_Requirement:_ Reproduce the passage in the discussion of targeted ads below, from "You don’t need to" to "all direct intent.", word for word.

_Text passage:_
____
Targeted ads are the only way that small, new, local, or just poor companies can do advertising.
It's a bit scary seeing what sites show facebook you've been to:
https://www.facebook.com/off_facebook_activity/
But if this is the price to pay to see quality ads within FB then so be it.
What I think is wrong, is then for facebook (or other apps) to sell, or leak that data in enough detail to match to our identity where it can be used for other purposes.
You don’t need targeted advertising to achieve that. You don’t need FB, Google, and a thousand other lesser-known companies tracking every step you make in order to know that you might be interested in cycling. Instead you, as a small advertiser, would target the right context and would only show your ads in articles specifically-dedicated to cycling or whatever other niche you are after.
Sure, there are niche categories that would be hard to get. But for your two specific examples you could use those simple sets of criteria:
1. Target specific articles with advice for older runners in running publications.
2. Target Italian recipes in cooking websites only for users located in Denver.
You don’t need to do those things manually, it can be automated. Sure, it might not deliver the scale that FB and Google are promising, but to say that it’s impossible to do contextually is not accurate.
Use Google Search ads to capture all direct intent.
> What I think is wrong, is then for facebook (or other apps) to sell, or leak that data in enough detail to match to our identity where it can be used for other purposes.
That's what everyone thinks is wrong. FB (and Google, and LI, etc) already tell you they won't use your data for other than ad purposes and that they won't resell your data as PII. The problem is
a) policing it
b) in case of inadvertent disclosure, there's no remedy. privacy compromises are permanent.
To date, it's a tradeoff we (society) have been willing to take.
Small distinction, but I wouldn't ban targeted advertising, but profiling instead.
____
_Stored data:_

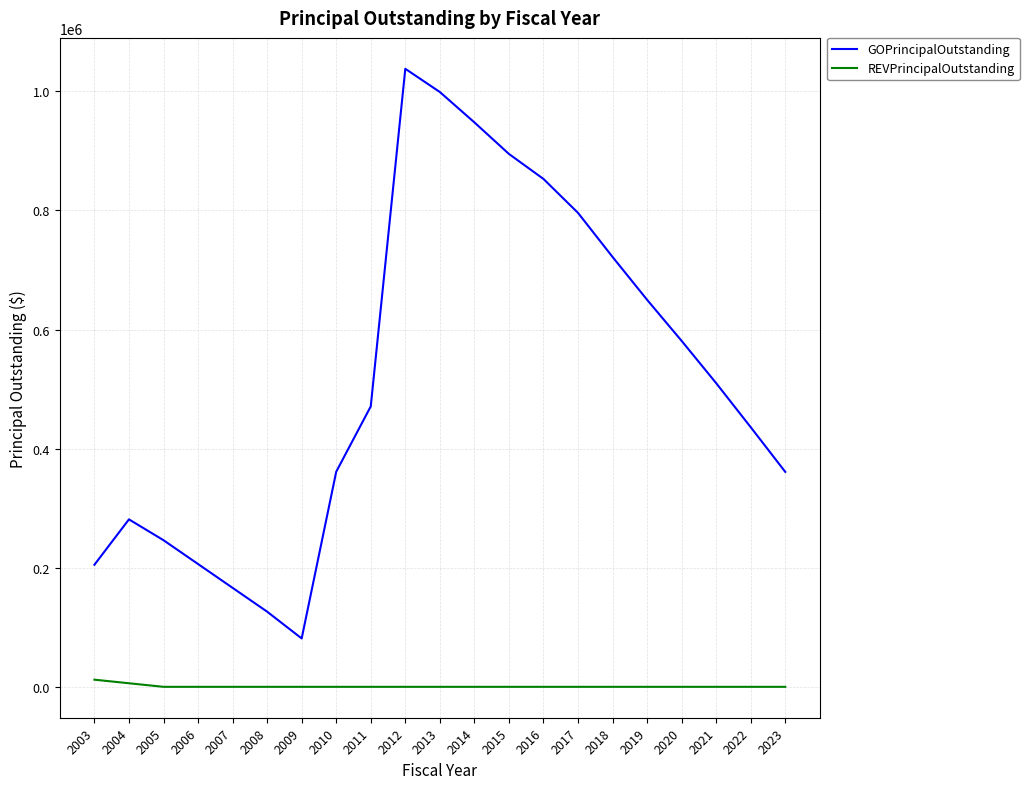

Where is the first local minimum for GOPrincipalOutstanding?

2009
____
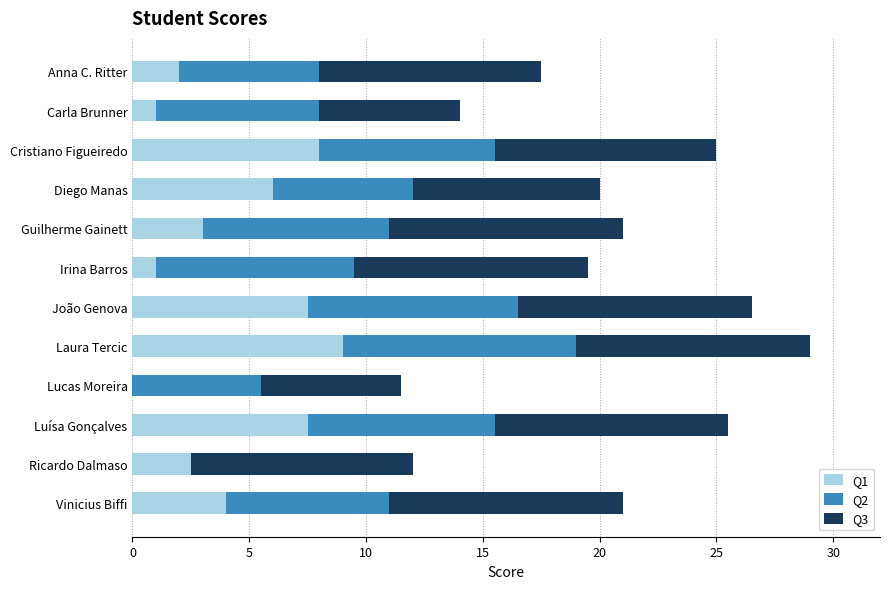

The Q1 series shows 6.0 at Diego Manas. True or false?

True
____
_Reply to the task:_
You don’t need to do those things manually, it can be automated. Sure, it might not deliver the scale that FB and Google are promising, but to say that it’s impossible to do contextually is not accurate.
Use Google Search ads to capture all direct intent.